Mengapa begitu? Ini zaman virtual bung. Era kejayaan digital.
Manusia menyembah Google lebih dari apapun. Mau tahu segala hal, mereka bertanya kepada Google, bukan buku.
Gugling saja beres.
Di tengah arus sedemikian deras itu, Cak Ali kok malah menerbitkan buku. Cetak pula.
Padahal era print sudah senjakala.
Di ambang rembang zaman baru.
Aneh bukan?
Butuh keberanian luar biasa untuk melakoninya.
Berbagai survei dan riset terbaru membuktikan kecenderungan tren masyarakat membaca buku menyusut.
Orang beralih ke e-book serta bahan bacaan digital yang melimpah ruah.
Bahan tersebut mudah diperoleh dan praktis pula pendokumentasiannya.
Bisa diakses kapan saja jika seseorang membutuhkan.
Berbeda dengan buku cetak yang makan ruang khusus.
Pun dianggap kurang gaul bagi kaum milenial, generasi keseringan merunduk menatap layar gadget yang lebih doyan jelajah virtual ketimbang meraba kertas.

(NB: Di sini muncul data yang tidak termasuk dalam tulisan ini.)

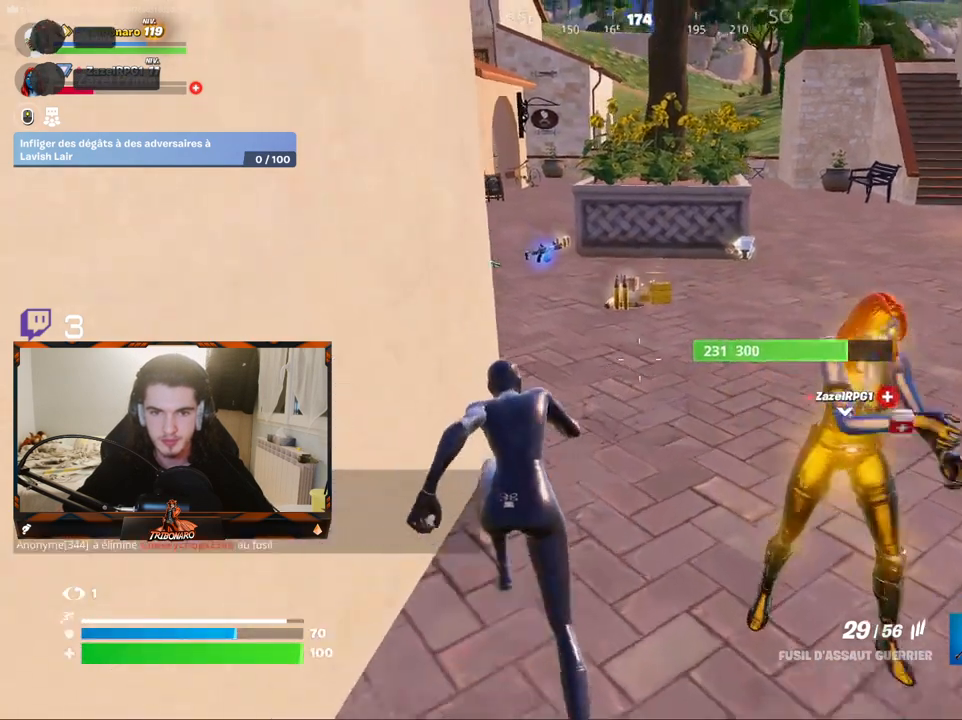
{"keys": ["z"], "mouse": [], "mouse_move": "down-left", "events": []}
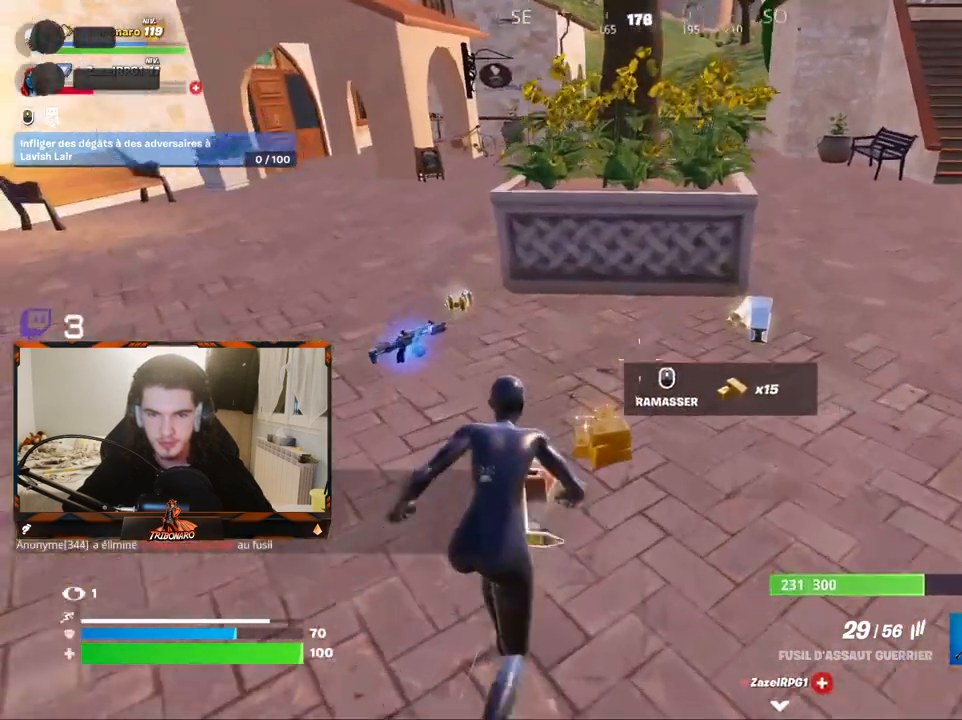
{"keys": ["d"], "mouse": [], "mouse_move": "left", "events": [[17, "d", "down"], [67, "d", "up"], [150, "d", "down"], [250, "z", "up"]]}
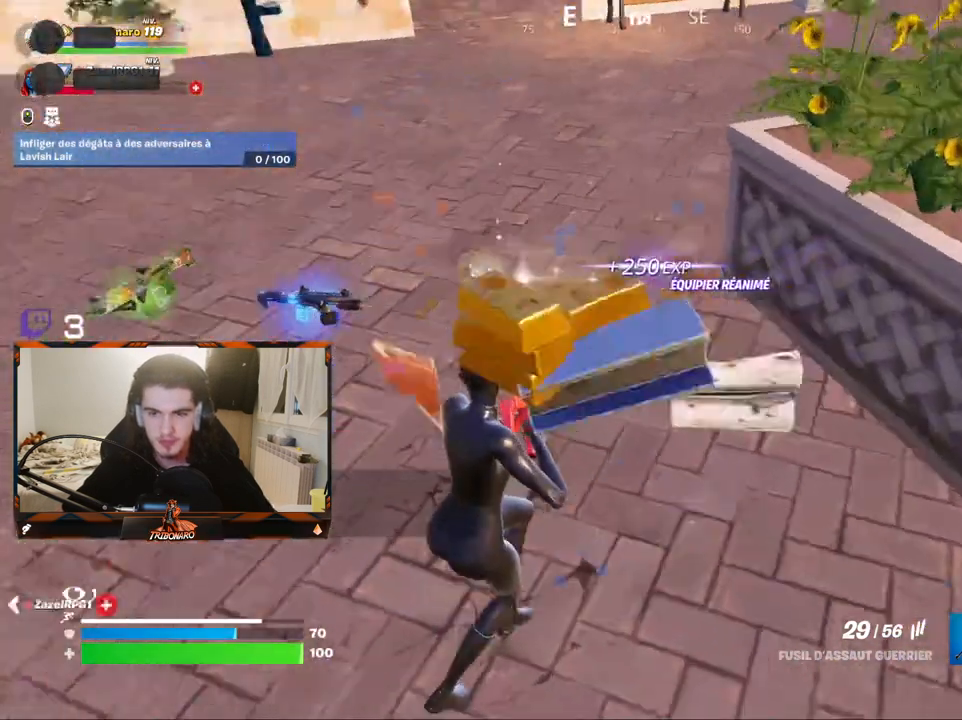
{"keys": ["z"], "mouse": [], "mouse_move": "left", "events": [[217, "z", "down"], [317, "d", "up"], [450, "4", "down"], [500, "4", "up"]]}
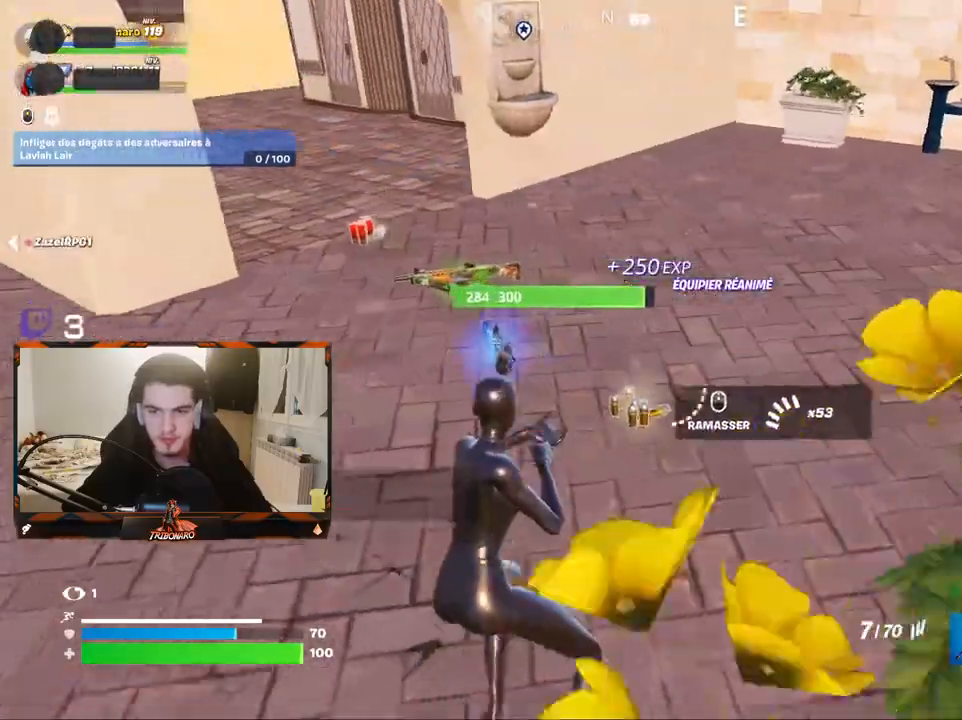
{"keys": [], "mouse": [], "mouse_move": "right", "events": [[50, "mouse_wheel", "down"], [133, "mouse_wheel", "up"], [233, "q", "down"], [283, "z", "up"], [383, "mouse_wheel", "down"], [467, "mouse_wheel", "up"], [467, "q", "up"]]}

Cak Ali memilih jalan senyap sebab tak banyak jurnalis, editor atau redaktur media yang sudi meluangkan waktu merajut esai atau menganyam serpihan tulisan terserak menjadi sebuah buku.
Utuh tersaji bagi pembacanya.
Sejauh pengalamanku ada sejumlah alasan yang mereka ungkapkan.
Yang klasik adalah ketiadaan biaya cetak. Sulit mendapatkan sponsor dan lainnya.
Padahal itu faktor tersier.
Sesungguhnya problem umum editor atau redaktur adalah larut dalam rutinitas.
Enggan berkeringat lebih untuk menghasilkan karya monumental.
Saya ingat kiat Mantan Wakil Pemimpin Redaksi Harian Kompas, Trias Kuncahyono yang produktif menulis buku terutama tentang masalah Timur Tengah.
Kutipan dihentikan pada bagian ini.